Le nouveau contexte stratégique
Je voudrais vous présenter une réflexion essentiellement prospective dans la mesure où, aujourd’hui, nous nous trouvons dans une situation marquée par nombre d’incertitudes, d’imprévisibilité, de sorte que je souhaite raisonner sur des horizons relativement lointains, de l’ordre de 2015, tout en projetant l’analyse au-delà de cette date.
Hier, la situation se caractérisait par la bipolarisation exercée par deux grandes puissances ayant des projets totalement antagonistes. Cette bipolarité était extrêmement contraignante pour les degrés de liberté d’action des autres États, à commencer par la France qui souhaitait disposer d’une marge de manœuvre qui lui soit propre. Autre caractéristique : nous avions affaire à l’Union soviétique, dont la menace était constituée par un couple d’idéologie et de forces militaires tout à la fois nucléaires et classiques, sans oublier le caractère central de son projet matérialiste et messianique. Résultat de cette situation : une Europe brisée, polarisée sur deux systèmes d’alliance, l’Otan et le Pacte de Varsovie, mais avec la tentative française de dégager une spécificité avec des moyens qui lui soient propres, non pas seulement concernant l’indépendance nationale, mais aussi l’autonomie de décision stratégique.
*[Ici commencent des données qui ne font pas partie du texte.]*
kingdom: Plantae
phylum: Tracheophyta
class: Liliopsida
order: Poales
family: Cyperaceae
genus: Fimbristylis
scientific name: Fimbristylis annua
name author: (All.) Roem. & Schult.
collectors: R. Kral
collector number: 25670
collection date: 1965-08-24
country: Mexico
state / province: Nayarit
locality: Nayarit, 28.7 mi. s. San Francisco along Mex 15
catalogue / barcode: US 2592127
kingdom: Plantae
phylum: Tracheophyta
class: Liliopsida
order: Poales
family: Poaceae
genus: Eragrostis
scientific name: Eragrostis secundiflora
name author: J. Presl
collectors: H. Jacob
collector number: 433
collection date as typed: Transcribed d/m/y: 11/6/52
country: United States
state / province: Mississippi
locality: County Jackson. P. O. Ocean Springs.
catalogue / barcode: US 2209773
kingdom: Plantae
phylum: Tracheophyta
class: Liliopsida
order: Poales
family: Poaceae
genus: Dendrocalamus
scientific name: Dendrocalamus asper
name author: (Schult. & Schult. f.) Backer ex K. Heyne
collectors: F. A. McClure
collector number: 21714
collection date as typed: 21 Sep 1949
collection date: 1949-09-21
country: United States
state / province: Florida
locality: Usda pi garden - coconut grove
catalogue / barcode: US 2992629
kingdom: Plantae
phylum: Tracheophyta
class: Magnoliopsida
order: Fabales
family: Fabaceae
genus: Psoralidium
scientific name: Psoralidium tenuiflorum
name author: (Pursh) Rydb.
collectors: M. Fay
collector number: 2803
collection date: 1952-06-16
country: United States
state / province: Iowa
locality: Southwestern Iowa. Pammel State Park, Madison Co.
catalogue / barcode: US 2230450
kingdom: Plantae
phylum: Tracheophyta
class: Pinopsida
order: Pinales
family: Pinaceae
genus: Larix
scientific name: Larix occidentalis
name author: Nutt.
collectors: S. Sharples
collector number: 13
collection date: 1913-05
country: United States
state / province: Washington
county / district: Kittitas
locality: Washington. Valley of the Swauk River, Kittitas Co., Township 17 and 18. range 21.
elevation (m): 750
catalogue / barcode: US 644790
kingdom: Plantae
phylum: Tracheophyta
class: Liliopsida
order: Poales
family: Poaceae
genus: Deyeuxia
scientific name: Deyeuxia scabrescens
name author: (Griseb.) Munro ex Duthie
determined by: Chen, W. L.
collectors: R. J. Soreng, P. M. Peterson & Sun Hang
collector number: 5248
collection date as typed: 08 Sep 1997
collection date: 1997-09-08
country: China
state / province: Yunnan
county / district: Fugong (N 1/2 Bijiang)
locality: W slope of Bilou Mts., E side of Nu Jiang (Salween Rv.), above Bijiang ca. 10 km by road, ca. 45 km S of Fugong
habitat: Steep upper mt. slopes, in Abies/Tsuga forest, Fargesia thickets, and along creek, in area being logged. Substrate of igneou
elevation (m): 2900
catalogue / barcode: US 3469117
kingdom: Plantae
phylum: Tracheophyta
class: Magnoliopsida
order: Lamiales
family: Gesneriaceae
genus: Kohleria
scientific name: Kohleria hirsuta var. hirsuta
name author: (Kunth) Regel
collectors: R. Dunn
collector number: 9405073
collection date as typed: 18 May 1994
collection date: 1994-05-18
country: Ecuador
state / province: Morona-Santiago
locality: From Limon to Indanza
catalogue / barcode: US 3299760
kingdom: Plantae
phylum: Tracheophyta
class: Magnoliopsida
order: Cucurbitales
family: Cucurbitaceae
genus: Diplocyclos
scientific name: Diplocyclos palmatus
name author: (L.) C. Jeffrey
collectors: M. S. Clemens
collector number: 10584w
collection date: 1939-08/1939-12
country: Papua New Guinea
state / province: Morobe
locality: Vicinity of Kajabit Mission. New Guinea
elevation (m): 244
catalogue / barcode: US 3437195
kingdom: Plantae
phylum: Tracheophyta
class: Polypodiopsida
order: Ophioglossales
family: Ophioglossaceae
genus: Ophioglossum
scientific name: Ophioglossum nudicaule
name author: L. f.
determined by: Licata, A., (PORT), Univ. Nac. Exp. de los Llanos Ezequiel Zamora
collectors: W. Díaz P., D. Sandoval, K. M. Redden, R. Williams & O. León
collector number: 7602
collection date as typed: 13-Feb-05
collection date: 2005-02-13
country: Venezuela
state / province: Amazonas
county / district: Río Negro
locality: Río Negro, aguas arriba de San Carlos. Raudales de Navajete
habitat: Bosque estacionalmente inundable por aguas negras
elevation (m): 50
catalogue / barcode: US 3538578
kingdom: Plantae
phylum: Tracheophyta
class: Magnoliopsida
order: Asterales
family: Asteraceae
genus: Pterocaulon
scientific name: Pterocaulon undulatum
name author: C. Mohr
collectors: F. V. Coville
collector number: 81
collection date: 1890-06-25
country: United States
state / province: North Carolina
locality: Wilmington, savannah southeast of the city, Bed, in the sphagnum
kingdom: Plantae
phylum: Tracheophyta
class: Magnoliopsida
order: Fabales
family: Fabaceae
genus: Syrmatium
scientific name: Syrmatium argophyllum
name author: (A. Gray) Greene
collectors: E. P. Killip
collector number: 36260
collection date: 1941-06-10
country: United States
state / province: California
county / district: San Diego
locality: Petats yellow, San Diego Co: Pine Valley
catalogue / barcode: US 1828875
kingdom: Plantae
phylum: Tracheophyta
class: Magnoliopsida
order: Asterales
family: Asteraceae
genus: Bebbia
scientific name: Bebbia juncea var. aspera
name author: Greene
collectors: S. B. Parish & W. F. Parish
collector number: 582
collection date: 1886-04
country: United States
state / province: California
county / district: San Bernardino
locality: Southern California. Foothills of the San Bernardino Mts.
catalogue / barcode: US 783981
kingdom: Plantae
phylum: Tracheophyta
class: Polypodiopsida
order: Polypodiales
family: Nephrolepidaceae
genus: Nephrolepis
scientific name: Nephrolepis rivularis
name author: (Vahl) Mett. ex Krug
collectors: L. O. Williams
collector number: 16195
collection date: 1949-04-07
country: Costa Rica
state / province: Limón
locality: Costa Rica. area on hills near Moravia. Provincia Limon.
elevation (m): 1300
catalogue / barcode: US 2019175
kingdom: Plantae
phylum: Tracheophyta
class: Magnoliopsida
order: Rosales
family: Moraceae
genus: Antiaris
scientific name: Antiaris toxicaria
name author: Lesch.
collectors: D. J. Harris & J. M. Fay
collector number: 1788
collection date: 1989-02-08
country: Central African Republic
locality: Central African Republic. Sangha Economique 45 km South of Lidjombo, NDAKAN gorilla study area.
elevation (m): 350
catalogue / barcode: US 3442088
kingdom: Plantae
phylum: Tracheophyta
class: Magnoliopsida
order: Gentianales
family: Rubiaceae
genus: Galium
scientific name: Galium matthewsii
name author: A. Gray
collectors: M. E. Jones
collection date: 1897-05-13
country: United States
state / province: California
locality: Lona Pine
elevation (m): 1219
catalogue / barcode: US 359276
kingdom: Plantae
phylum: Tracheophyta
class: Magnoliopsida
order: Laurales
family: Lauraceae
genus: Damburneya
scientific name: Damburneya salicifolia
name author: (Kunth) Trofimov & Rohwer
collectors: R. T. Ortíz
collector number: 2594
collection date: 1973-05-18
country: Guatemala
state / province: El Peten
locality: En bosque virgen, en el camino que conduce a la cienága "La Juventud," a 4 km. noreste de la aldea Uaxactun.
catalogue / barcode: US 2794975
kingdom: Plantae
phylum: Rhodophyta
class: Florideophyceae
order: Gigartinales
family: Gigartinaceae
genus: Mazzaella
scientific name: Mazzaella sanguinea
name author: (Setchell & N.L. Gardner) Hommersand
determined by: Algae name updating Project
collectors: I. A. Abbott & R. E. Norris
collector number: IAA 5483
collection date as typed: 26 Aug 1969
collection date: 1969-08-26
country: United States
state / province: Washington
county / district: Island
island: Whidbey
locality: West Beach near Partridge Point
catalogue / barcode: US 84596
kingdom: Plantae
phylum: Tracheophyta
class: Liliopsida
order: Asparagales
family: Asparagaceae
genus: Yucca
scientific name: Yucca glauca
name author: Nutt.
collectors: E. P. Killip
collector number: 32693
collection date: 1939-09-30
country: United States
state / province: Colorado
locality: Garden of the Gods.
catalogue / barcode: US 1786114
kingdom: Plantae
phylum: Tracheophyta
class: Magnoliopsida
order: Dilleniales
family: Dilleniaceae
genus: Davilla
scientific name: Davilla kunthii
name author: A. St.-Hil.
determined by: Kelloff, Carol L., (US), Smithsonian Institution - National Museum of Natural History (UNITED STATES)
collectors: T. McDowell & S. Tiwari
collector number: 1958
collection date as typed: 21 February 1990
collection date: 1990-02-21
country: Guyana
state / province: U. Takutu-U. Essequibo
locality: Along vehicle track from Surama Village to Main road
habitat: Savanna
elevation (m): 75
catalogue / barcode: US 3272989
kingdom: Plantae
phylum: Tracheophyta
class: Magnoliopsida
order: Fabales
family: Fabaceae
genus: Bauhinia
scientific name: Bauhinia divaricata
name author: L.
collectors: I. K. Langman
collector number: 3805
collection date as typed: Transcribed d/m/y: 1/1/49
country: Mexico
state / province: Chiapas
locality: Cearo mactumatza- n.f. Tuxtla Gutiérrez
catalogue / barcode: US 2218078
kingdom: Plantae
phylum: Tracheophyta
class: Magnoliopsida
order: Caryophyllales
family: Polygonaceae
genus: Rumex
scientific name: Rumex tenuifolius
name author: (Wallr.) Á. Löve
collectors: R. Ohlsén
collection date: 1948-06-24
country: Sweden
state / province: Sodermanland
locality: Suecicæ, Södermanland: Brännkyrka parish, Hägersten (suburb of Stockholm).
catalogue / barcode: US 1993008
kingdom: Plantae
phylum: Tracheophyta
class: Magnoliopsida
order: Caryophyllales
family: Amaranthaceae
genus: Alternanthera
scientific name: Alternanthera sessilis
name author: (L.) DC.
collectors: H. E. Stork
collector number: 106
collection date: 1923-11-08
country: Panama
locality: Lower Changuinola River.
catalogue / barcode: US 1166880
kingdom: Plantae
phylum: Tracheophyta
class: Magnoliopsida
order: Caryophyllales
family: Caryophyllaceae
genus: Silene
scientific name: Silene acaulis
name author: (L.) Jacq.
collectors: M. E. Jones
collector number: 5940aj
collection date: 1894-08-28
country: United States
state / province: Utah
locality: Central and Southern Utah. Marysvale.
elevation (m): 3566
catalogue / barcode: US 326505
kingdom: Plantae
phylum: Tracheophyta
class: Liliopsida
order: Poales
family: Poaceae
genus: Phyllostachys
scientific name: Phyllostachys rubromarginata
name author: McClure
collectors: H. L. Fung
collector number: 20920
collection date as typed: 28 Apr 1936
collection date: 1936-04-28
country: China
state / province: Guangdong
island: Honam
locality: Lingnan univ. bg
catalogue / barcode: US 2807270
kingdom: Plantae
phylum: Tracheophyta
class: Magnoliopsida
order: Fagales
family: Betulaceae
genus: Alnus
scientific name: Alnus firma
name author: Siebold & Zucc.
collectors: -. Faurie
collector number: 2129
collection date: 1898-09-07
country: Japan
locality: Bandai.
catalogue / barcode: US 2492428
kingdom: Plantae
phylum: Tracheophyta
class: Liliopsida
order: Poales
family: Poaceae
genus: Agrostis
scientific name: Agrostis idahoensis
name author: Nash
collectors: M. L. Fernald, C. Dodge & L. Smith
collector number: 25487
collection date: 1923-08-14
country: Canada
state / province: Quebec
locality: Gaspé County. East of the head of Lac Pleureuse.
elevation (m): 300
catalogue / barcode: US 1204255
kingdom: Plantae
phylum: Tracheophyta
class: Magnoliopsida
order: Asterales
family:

Dans un contexte de cette sorte, la dissuasion nucléaire devenait le mode stratégique dominant et constituait la posture qui, tant dans le domaine de la définition du projet politique que dans la formation des forces, ne pouvait qu’accaparer l’essentiel de nos activités et tenir finalement le devant de la scène. Par rapport au projet politique gaullien, il était clair qu’il s’agissait d’utiliser la dissuasion nucléaire pour dégager un degré supplémentaire de liberté d’action aussi bien politique que militaire. D’où la posture particulière de la dissuasion nucléaire française, du faible au fort, c’est-à-dire la volonté de placer nos forces nucléaires à un niveau qui soit cohérent avec notre situation, avec le volume des moyens dont nous pouvions disposer, autrement dit l’instauration d’une suffisance stratégique adaptée.